**What the task requires:**
Please list every parameter name that the config file sets in the Dataflow build text below.

**Text:**
· · ·
Make sure the target table within the appropriate dataset (fruit) exists.

create table fruit.hellofruit (
  name string
  , test_number int64
)

Build

The build step involves building a Docker container image, and associated Flex template file.

The Docker file:

  1. starts FROM the base image
  2. sets the required environment (ENV) variables
  3. COPY the source files to the Docker image
  4. RUN operating system updates and installs of packages as well as the Python packages
  5. defines the ENTRYPOINT
FROM gcr.io/dataflow-templates-base/python3-template-launcher-base

ENV FLEX_TEMPLATE_PYTHON_REQUIREMENTS_FILE="/template/requirements.txt"
ENV FLEX_TEMPLATE_PYTHON_PY_FILE="/template/hellofruit.py"

COPY . /template

# We could get rid of installing libffi-dev and git, or we could leave them.
RUN apt-get update \
    && apt-get install -y libffi-dev git \
    && rm -rf /var/lib/apt/lists/* \
    # Upgrade pip and install the requirements.
    && pip install --no-cache-dir --upgrade pip \
    && pip install --no-cache-dir -r $FLEX_TEMPLATE_PYTHON_REQUIREMENTS_FILE \
    # Download the requirements to speed up launching the Dataflow job.
    && pip download --no-cache-dir --dest /tmp/dataflow-requirements-cache -r $FLEX_TEMPLATE_PYTHON_REQUIREMENTS_FILE

# Since we already downloaded all the dependencies, there's no need to rebuild everything.
ENV PIP_NO_DEPS=True

ENTRYPOINT ["/opt/google/dataflow/python_template_launcher"]

Options

Using the build script

The build script, will run all steps for you and do parameter replacement from the config file:

The config file sets out the parameters for the DataFlow job.

project_id: 'prj-xyz-<env>-fruit'
artifact_registry: 'australia-southeast1-docker.pkg.dev'
artifact_repo_docker: 'rpo-xyz-<env>-fruit-dkr'
storage_bucket: 'bkt-xyz-<env>-fruit'
service_account: 'gsvc-xyz-<env>-fruit'
location: 'australia-southeast1'
./dataflow-build.sh --env dev

Manual step by step

This is manually performing the steps from the bash script previously mentioned.

Build the Docker image on your local client development machine, tagging the image with the full reference to the GCP Artifact registry repository.

docker build . -t australia-southeast1-docker.pkg.dev/<project_id>/<artifact_repository_docker>/dataflow/hellofruit:0.1

The build step will take quite a bit of time, it has to pull the base image, copy the scripts and then install the dependencies etc.

Before you try to push the container image to the Artifact registry repository you need to authenticate your gcloud CLI with the artifact registry.

gcloud auth configure-docker australia-southeast1-docker.pkg.dev

Push the image to the registry.

docker push australia-southeast1-docker.pkg.dev/<project_id>/<artifact_repository_docker>/dataflow/hellofruit:0.1

Now we can build a flex template.

gcloud dataflow flex-template build "gs://<storage_bucket>/dataflow/flex-template/hellofruit.json" \
     --image "australia-southeast1-docker.pkg.dev/<project-id>/<artifact_repository_docker>/dataflow/hellofruit:0.1" \
     --sdk-language "PYTHON" \
     --metadata-file "metadata.json"
· · ·
**Supplied material:**

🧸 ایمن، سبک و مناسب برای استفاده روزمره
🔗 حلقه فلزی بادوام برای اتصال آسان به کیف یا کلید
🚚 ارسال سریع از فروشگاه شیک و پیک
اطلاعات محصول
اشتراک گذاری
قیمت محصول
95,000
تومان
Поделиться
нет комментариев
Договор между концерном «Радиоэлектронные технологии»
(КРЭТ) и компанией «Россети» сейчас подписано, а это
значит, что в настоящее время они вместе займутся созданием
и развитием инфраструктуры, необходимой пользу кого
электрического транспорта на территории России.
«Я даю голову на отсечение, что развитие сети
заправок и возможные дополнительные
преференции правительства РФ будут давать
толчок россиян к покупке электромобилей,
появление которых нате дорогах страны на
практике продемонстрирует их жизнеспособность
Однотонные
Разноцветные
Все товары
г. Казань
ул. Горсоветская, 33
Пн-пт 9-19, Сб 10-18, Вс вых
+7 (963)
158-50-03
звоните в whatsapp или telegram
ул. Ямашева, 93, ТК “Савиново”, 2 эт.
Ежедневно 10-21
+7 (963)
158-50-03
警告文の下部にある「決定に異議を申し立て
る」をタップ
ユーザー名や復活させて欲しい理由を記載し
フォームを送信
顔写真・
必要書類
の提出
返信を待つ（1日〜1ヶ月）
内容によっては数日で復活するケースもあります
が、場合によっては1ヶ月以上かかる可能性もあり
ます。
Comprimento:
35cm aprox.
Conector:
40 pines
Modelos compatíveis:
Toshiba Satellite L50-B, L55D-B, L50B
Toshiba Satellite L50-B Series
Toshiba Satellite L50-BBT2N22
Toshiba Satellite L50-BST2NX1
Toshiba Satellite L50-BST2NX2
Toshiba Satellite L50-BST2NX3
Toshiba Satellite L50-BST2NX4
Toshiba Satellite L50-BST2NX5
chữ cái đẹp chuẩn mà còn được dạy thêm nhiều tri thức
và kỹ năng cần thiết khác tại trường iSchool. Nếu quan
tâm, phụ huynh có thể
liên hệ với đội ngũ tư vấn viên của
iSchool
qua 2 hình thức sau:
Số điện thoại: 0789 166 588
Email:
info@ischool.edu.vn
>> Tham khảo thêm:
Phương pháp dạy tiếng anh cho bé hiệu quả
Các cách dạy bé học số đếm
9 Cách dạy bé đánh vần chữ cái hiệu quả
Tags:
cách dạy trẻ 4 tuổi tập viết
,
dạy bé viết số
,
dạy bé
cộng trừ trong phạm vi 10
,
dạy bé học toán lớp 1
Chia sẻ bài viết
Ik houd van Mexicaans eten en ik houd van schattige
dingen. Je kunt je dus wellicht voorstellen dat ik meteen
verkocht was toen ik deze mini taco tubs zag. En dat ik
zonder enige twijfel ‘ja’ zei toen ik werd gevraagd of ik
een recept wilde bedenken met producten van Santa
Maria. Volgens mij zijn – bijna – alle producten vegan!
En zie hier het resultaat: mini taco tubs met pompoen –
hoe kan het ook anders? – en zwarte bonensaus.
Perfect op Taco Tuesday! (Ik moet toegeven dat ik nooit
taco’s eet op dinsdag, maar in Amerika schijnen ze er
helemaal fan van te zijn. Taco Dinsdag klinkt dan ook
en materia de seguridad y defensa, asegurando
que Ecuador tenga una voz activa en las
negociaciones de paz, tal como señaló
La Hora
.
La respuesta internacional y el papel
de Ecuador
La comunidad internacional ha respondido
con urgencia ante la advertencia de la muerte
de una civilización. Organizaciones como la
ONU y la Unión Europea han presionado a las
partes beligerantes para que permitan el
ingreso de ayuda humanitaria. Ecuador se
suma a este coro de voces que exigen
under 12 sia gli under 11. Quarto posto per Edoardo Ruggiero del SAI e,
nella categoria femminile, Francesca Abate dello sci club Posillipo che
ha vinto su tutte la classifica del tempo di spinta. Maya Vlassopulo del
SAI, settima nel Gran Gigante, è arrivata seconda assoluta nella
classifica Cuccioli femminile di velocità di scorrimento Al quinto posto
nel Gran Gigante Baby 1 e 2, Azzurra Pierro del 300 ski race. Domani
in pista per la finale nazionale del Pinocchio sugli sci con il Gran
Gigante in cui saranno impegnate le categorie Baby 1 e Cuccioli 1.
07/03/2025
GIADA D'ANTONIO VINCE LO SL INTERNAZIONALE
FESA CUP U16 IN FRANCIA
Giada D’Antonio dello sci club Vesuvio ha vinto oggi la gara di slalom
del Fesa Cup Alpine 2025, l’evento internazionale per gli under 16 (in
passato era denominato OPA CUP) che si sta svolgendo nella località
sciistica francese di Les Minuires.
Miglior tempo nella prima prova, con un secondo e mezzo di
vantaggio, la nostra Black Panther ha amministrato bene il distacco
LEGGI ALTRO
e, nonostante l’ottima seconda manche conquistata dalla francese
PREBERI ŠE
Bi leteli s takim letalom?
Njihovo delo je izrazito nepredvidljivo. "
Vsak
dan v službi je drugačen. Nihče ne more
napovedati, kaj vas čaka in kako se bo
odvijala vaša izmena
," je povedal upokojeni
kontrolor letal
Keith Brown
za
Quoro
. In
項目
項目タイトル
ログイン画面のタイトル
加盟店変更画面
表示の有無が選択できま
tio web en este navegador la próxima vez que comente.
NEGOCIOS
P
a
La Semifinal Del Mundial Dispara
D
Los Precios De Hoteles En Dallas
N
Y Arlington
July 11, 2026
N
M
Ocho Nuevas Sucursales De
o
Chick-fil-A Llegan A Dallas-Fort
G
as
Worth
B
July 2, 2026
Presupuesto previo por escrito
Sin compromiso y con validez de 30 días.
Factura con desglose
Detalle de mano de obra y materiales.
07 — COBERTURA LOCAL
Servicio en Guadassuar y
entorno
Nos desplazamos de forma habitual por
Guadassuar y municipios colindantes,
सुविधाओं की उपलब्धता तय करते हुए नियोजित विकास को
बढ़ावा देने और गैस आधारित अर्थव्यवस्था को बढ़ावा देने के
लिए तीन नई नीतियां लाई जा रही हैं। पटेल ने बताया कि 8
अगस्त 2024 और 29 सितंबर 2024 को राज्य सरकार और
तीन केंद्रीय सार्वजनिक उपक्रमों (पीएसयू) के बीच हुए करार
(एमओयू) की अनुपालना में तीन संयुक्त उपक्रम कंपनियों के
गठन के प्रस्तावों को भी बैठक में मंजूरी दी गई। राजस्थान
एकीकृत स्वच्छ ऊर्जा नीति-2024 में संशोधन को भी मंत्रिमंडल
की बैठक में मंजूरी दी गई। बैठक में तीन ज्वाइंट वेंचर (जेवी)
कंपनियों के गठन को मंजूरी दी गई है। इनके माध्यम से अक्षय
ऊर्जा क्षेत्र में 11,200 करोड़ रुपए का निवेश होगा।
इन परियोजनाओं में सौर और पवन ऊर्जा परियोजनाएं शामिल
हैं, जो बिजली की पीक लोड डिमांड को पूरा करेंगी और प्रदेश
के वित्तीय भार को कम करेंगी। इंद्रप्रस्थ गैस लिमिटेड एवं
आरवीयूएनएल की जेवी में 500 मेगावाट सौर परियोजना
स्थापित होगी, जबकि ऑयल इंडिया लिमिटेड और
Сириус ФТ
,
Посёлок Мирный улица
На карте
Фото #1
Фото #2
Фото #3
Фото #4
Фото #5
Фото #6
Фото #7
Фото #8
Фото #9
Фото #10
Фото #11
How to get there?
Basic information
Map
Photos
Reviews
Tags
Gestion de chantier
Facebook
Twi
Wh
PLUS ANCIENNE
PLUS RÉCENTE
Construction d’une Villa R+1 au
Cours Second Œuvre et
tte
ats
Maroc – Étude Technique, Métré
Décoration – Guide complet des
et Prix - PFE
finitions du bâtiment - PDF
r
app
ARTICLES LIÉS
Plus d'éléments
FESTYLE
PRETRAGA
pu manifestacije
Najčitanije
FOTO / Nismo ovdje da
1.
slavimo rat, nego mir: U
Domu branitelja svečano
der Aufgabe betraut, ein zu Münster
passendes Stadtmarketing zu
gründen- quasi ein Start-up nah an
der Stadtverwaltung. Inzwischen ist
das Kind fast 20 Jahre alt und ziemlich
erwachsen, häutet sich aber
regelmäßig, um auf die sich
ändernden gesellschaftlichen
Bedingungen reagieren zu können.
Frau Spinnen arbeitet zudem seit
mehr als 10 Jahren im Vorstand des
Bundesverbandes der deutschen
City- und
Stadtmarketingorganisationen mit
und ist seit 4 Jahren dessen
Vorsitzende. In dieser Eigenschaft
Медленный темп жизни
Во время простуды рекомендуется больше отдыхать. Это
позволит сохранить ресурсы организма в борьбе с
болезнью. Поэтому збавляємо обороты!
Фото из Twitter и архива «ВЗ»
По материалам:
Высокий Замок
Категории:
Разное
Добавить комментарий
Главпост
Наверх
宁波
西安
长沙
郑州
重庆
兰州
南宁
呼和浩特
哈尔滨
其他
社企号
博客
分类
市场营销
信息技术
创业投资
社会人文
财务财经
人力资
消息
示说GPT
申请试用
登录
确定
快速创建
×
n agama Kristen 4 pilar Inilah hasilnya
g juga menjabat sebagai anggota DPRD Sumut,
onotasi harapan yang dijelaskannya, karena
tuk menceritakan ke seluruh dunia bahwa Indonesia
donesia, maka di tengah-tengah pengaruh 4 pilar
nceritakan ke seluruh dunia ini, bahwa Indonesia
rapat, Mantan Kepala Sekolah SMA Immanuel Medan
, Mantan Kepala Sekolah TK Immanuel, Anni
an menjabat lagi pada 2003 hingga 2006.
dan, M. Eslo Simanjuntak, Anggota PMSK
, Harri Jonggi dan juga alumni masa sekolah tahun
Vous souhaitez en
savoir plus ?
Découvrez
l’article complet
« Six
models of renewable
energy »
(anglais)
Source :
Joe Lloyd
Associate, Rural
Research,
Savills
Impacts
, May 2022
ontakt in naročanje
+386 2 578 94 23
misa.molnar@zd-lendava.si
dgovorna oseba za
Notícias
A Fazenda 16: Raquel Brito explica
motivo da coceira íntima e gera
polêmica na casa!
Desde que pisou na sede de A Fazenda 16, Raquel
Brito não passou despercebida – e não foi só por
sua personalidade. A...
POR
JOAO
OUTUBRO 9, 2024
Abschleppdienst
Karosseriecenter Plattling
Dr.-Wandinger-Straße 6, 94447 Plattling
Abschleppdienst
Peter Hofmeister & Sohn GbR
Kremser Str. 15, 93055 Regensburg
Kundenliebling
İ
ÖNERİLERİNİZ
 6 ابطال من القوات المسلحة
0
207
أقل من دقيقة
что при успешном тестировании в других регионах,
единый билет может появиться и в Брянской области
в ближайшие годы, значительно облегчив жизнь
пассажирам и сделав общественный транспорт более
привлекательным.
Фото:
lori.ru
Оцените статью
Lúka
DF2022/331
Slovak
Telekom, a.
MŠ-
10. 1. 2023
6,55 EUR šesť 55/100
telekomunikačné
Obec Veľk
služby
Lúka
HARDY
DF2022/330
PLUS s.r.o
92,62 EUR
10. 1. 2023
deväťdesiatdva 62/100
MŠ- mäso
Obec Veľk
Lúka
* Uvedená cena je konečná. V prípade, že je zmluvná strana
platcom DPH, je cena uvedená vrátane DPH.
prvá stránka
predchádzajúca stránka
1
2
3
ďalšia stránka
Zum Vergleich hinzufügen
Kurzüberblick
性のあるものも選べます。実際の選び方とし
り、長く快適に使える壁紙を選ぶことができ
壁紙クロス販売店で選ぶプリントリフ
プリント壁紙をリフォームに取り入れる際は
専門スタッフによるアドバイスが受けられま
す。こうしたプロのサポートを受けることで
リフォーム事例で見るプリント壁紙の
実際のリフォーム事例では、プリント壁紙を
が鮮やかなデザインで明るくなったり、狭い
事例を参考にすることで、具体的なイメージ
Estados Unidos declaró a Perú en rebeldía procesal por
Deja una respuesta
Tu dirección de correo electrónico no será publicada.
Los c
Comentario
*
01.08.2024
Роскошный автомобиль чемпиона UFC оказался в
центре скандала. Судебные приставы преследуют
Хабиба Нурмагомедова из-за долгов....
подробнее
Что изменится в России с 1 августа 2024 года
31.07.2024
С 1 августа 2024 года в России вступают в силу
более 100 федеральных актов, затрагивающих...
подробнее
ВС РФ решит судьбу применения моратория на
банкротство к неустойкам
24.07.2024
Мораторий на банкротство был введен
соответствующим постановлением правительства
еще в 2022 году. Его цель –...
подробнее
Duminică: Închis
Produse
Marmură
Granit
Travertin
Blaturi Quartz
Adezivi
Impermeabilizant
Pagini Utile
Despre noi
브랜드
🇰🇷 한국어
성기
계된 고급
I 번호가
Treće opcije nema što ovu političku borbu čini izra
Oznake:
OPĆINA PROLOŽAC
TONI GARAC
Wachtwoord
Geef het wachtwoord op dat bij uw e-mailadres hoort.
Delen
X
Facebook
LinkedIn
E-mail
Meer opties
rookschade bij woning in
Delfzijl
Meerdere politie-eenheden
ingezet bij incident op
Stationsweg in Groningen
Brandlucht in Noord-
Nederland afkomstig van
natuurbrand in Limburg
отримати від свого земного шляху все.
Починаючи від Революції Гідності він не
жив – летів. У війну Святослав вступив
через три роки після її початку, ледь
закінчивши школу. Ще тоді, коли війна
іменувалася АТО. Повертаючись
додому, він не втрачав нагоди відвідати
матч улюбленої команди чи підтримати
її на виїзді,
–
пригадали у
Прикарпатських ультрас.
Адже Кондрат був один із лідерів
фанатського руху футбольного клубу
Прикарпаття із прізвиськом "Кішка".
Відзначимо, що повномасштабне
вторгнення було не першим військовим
· · ·
**Response area:**
project_id, artifact_registry, artifact_repo_docker, storage_bucket, service_account, location